Teachers should make it clear that Lamarckism (the theory that an animal can acquire characteristics during its lifetime then pass these on to its offspring) has long been discredited. Basic Mendelian genetics should be taught, namely, the shuffling of existing genetic information and the impossibility of new information arising spontaneously. So no creature over many generations with a ‘need’ to reach higher can first lengthen its seven cervical vertebrae (all mammals have seven – those of a giraffe can be as long as 25 cm), then bind these together with new ball-and-socket joints (which were not there before) to enable each vertebra to swivel through a huge angle of over 180 degrees![iv]
Furthermore the giraffe’s neck is so long that it requires a very large heart to pump its blood, and a series of special one-way valves in the neck to regulate blood flow, particularly when it stoops to drink, and there is a special net of elastic blood vessels at the base of the brain. Pupils need to be exposed to the reality of what is being claimed by evolutionary theory: that new structures not there before were made by random mutations with natural selection. They also need to be told that there is no example of any such structure ever being made in the laboratory without intelligence first being used to design it.
The Arctic Fox
Similarly the guidance applicable to the phrase "adaptation may lead to evolution" is at best misleading, and at worst disingenuous. The Arctic fox may well have adapted to its environment, but only by using existing genetic information. Its white fur may actually be the result of losing the information for the coloured fur of other foxes. This may be good evidence for adaptation by natural selection ("survival of the fittest") but not for the evolution of one kind of animal to another!
Charles Darwin
There is today a tendency to view Darwin with rose-tinted spectacles and to regard him as one of the greatest of all scientists. However, some historians believe that all of his major contributions in regard to evolution theory, including natural selection, may have been plagiarised from other scientists. Many of his major ideas are found in earlier works (e.g. those of his grandfather Erasmus Darwin), and he rarely gave due credit to his sources.
Some of Darwin’s ideas would now be regarded as highly controversial. The prominent biologist Stephen Jay Gould noted that ‘Biological arguments for racism may have been common before 1850, but they increased by orders of magnitude following the acceptance of evolutionary theory.’[v]
Truth in Science urges that all teachers use the Government material with an awareness that both sides of the argument concerning origins need to be presented.
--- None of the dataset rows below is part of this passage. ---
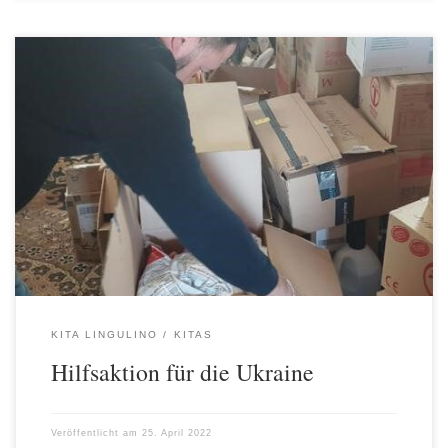
Das Team der Kita Lingulino hat gemeinsam mit tollen Eltern eine
Sammelaktion für die Ukraine gestartet. Dazu wurde eine Liste
mit dringend nötigen Artikeln über die Elternvertreter*innen an
alle Eltern der Kita weitergeleitet. Diese Bitte wurde bei vielen
Familien warmherzig aufgenommen und es wurden viele Spenden
in der Kita abgegeben. […]
KITA LINGULINO
KITAS
Hilfsaktion für die Ukraine
Veröffentlicht am
25. April 2022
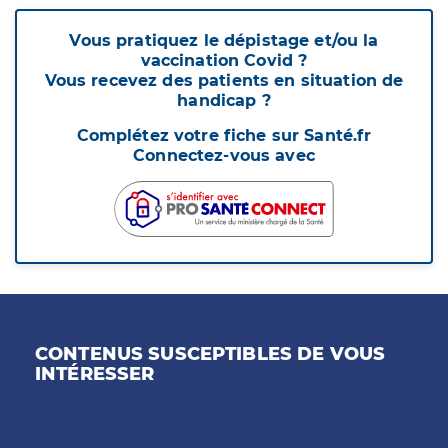
Vous pratiquez le dépistage et/ou la
vaccination Covid ?
Vous recevez des patients en situation de
handicap ?
Complétez votre fiche sur Santé.fr
Connectez-vous avec
CONTENUS SUSCEPTIBLES DE VOUS
INTÉRESSER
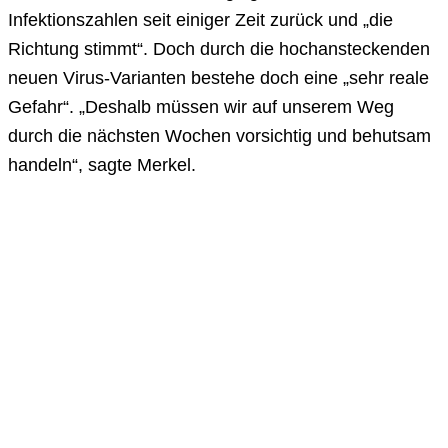
Infektionszahlen seit einiger Zeit zurück und „die
Richtung stimmt“. Doch durch die hochansteckenden
neuen Virus-Varianten bestehe doch eine „sehr reale
Gefahr“. „Deshalb müssen wir auf unserem Weg
durch die nächsten Wochen vorsichtig und behutsam
handeln“, sagte Merkel.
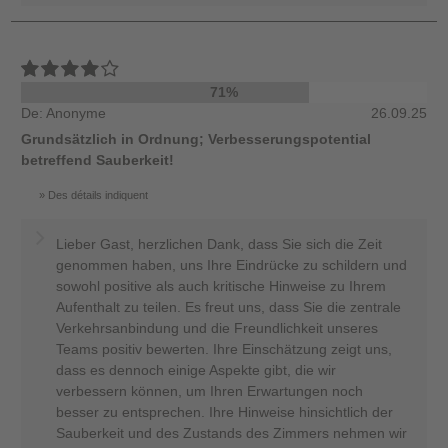
71%
De: Anonyme
26.09.25
Grundsätzlich in Ordnung; Verbesserungspotential
betreffend Sauberkeit!
Des détails indiquent
Lieber Gast, herzlichen Dank, dass Sie sich die Zeit
genommen haben, uns Ihre Eindrücke zu schildern und
sowohl positive als auch kritische Hinweise zu Ihrem
Aufenthalt zu teilen. Es freut uns, dass Sie die zentrale
Verkehrsanbindung und die Freundlichkeit unseres
Teams positiv bewerten. Ihre Einschätzung zeigt uns,
dass es dennoch einige Aspekte gibt, die wir
verbessern können, um Ihren Erwartungen noch
besser zu entsprechen. Ihre Hinweise hinsichtlich der
Sauberkeit und des Zustands des Zimmers nehmen wir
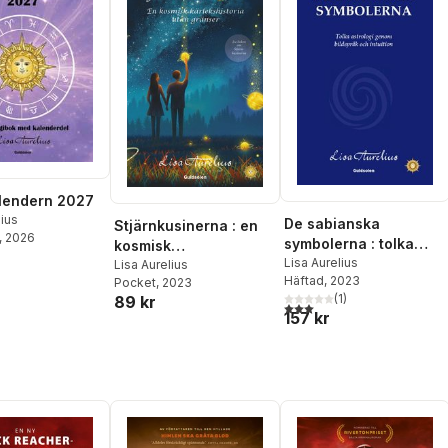
lendern 2027
lius
De sabianska
Stjärnkusinerna : en
, 2026
symbolerna : tolka
kosmisk
astrologi genom
Lisa Aurelius
kärlekshistoria utan
Lisa Aurelius
Häftad
, 2023
bildspråk och intuition
Pocket
, 2023
gränser
(
1
)
89 kr
3,0
utav 5 stjärnor. Totalt ant
157 kr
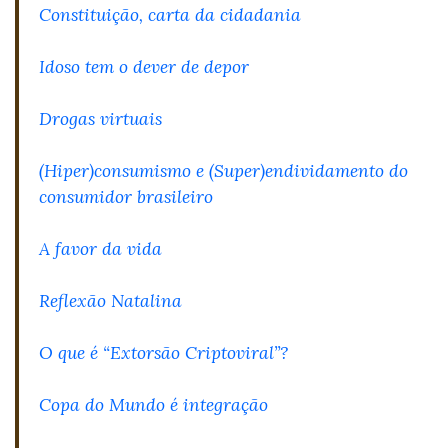
Constituição, carta da cidadania
Idoso tem o dever de depor
Drogas virtuais
(Hiper)consumismo e (Super)endividamento do
consumidor brasileiro
A favor da vida
Reflexão Natalina
O que é “Extorsão Criptoviral”?
Copa do Mundo é integração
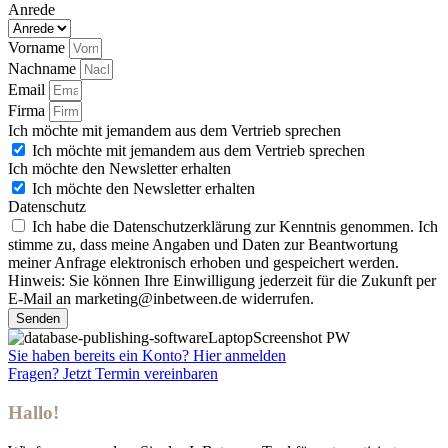
Anrede
Vorname
Nachname
Email
Firma
Ich möchte mit jemandem aus dem Vertrieb sprechen
Ich möchte mit jemandem aus dem Vertrieb sprechen
Ich möchte den Newsletter erhalten
Ich möchte den Newsletter erhalten
Datenschutz
Ich habe die Datenschutzerklärung zur Kenntnis genommen. Ich
stimme zu, dass meine Angaben und Daten zur Beantwortung
meiner Anfrage elektronisch erhoben und gespeichert werden.
Hinweis: Sie können Ihre Einwilligung jederzeit für die Zukunft per
E-Mail an marketing@inbetween.de widerrufen.
Senden
Sie haben bereits ein Konto? Hier anmelden
Fragen? Jetzt Termin vereinbaren
Hallo!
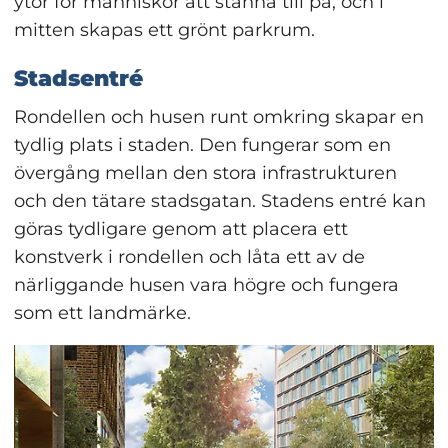
ytor för människor att stanna till på, och i 
mitten skapas ett grönt parkrum.
Stadsentré
Rondellen och husen runt omkring skapar en 
tydlig plats i staden. Den fungerar som en 
övergång mellan den stora infrastrukturen 
och den tätare stadsgatan. Stadens entré kan 
göras tydligare genom att placera ett 
konstverk i rondellen och låta ett av de 
närliggande husen vara högre och fungera 
som ett landmärke.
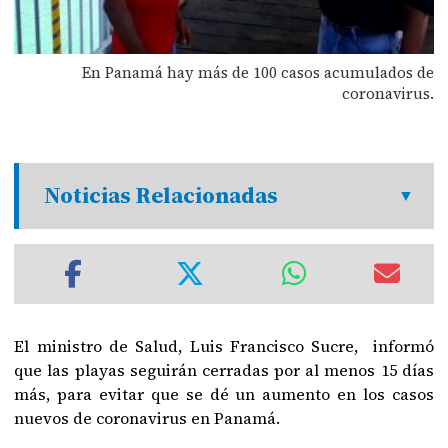
En Panamá hay más de 100 casos acumulados de
coronavirus.
Noticias Relacionadas
El ministro de Salud, Luis Francisco Sucre, informó
que las playas seguirán cerradas por al menos 15 días
más, para evitar que se dé un aumento en los casos
nuevos de coronavirus en Panamá.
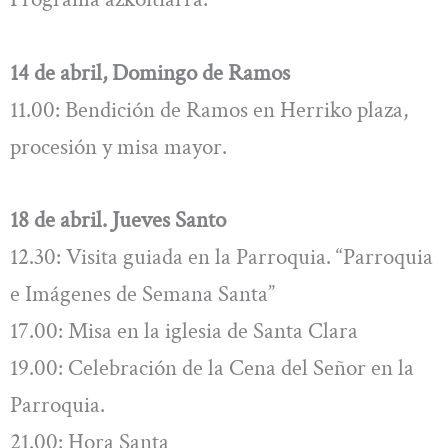
14 de abril, Domingo de Ramos
11.00: Bendición de Ramos en Herriko plaza,
procesión y misa mayor.
18 de abril. Jueves Santo
12.30: Visita guiada en la Parroquia. “Parroquia
e Imágenes de Semana Santa”
17.00: Misa en la iglesia de Santa Clara
19.00: Celebración de la Cena del Señor en la
Parroquia.
21.00: Hora Santa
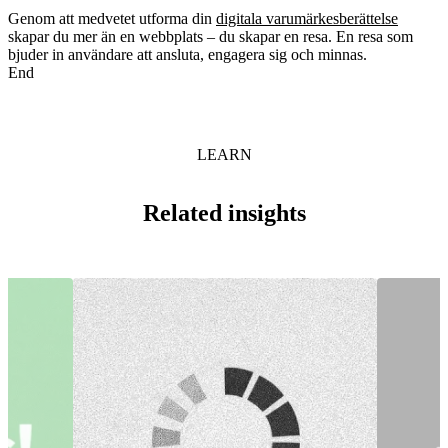
Genom att medvetet utforma din
digitala varumärkesberättelse
skapar du mer än en webbplats – du skapar en resa. En resa som
bjuder in användare att ansluta, engagera sig och minnas.
End
LEARN
Related insights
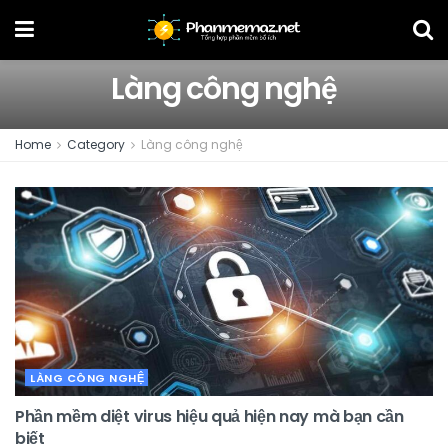
Làng công nghệ
Home
Category
Làng công nghệ
LÀNG CÔNG NGHỆ
Phần mềm diệt virus hiệu quả hiện nay mà bạn cần
biết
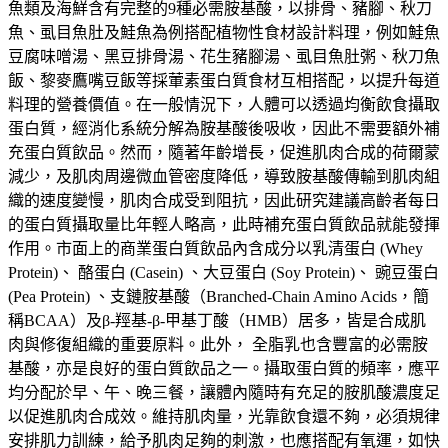
魚類及海鮮含有完整的9種必需胺基酸，以排骨、豬腳、秋刀
魚、虱目魚肚及鮭魚為例搭配植物性食材設計料理，例如鮭魚
豆腐味噌湯、黑豆排骨湯、花生豬腳湯、虱目魚肚粥、秋刀魚
飯、黎麥鷹嘴豆飯等採葷素蛋白質食材互相搭配，以提升每道
料理的營養價值。在一般情況下，人體可以透過均衡飲食攝取
蛋白質，經消化系統分解為胺基酸後吸收，因此不需要額外補
充蛋白質飲品。然而，隨著年齡增長，促進肌肉合成的荷爾蒙
減少，及肌肉周邊微血管密度降低，導致胺基酸傳輸到肌肉組
織的速度變慢，肌肉合成受到阻抗，因此研究建議高齡者每日
的蛋白質攝取量比年輕人略高，此時補充蛋白質飲品就能發揮
作用。市面上的商業蛋白質飲品內含成分以乳清蛋白 (Whey
Protein)、 酪蛋白 (Casein) 、大豆蛋白 (Soy Protein)、 豌豆蛋白
(Pea Protein) 、支鏈胺基酸（Branched-Chain Amino Acids，簡
稱BCAA）及β-羥基-β-甲基丁酸（HMB）居多，皆是合成肌
肉與修復組織的重要原料。此外， 全脂乳也含豐富的必需胺
基酸，亦是良好的蛋白質飲品之一。攝取蛋白質的頻率，應平
均分配於早、午、晚三餐，讓體內隨時有充足的胺肌酸濃度足
以促進肌肉合成效。維持肌肉量，光靠飲食還不夠，必須規律
安排肌力訓練，給予肌肉足夠的刺激，也應搭配有氧運，如快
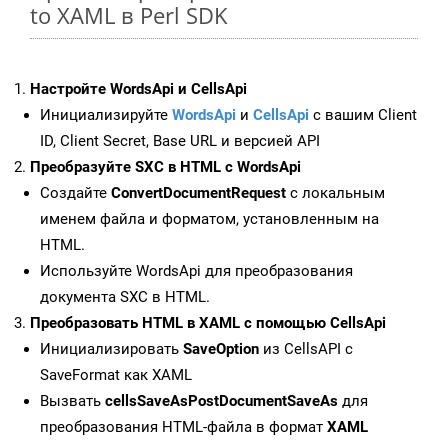
to XAML в Perl SDK
Настройте WordsApi и CellsApi
Инициализируйте
WordsApi
и
CellsApi
с вашим Client
ID, Client Secret, Base URL и версией API
Преобразуйте SXC в HTML с WordsApi
Создайте
ConvertDocumentRequest
с локальным
именем файла и форматом, установленным на
HTML.
Используйте WordsApi для преобразования
документа SXC в HTML.
Преобразовать HTML в XAML с помощью CellsApi
Инициализировать
SaveOption
из CellsAPI с
SaveFormat как XAML
Вызвать
cellsSaveAsPostDocumentSaveAs
для
преобразования HTML-файла в формат
XAML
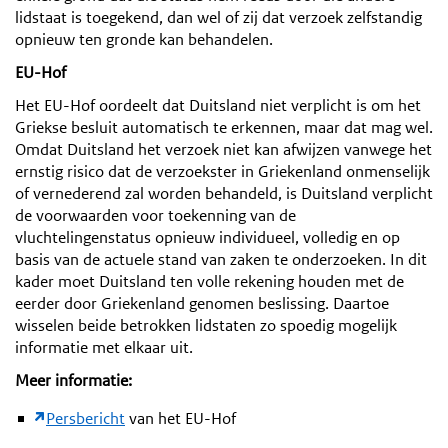
lidstaat is toegekend, dan wel of zij dat verzoek zelfstandig
opnieuw ten gronde kan behandelen.
EU-Hof
Het EU-Hof oordeelt dat Duitsland niet verplicht is om het
Griekse besluit automatisch te erkennen, maar dat mag wel.
Omdat Duitsland het verzoek niet kan afwijzen vanwege het
ernstig risico dat de verzoekster in Griekenland onmenselijk
of vernederend zal worden behandeld, is Duitsland verplicht
de voorwaarden voor toekenning van de
vluchtelingenstatus opnieuw individueel, volledig en op
basis van de actuele stand van zaken te onderzoeken. In dit
kader moet Duitsland ten volle rekening houden met de
eerder door Griekenland genomen beslissing.
Daartoe
wisselen beide betrokken lidstaten zo spoedig mogelijk
informatie met elkaar uit.
Meer informatie:
Persbericht
van het EU-Hof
It is, for example, worrying that the current Education Secretary Nicky Morgan has insisted that doubting the scientific ‘fact’ of evolution will disqualify nurseries from tax-payer funding. (link to other article). When dealing with impressionable children in Year 6 there is a great responsibility to teach carefully what is fact and what is interpretation. Otherwise there is a real danger of indoctrination by evolutionary philosophy presented as fact. Teachers are advised to use the material on this website to inform lesson plans, and to show that the observable (including fossil) evidence is compatible with a catastrophic geological model.
[i] Lowe DC (1989) Problems associated with the use of coal as a source of 14C-free background material. Radiocarbon 31: 117-20. The full reference is available from here.Open content in new window and scroll down.
[ii] Dal Sasso C, Signore M (1998) Exceptional soft-tissue preservation in a theropod dinosaur from Italy. Nature 392: 383-7. The abstract is available from here.
[iii] Schweitzer MH, Zheng W, Cleland TP, Bern M (2013) Molecular analyses of dinosaur osteocytes support the presence of endogenous molecules. Bone 52:414-23. The full reference is available from here.
[iv] See “How Stuff Works” website here.
[v] Stephen Jay Gould, Ontogeny and Phylogeny, Belknap-Harvard Press, pp. 127–128, 1977.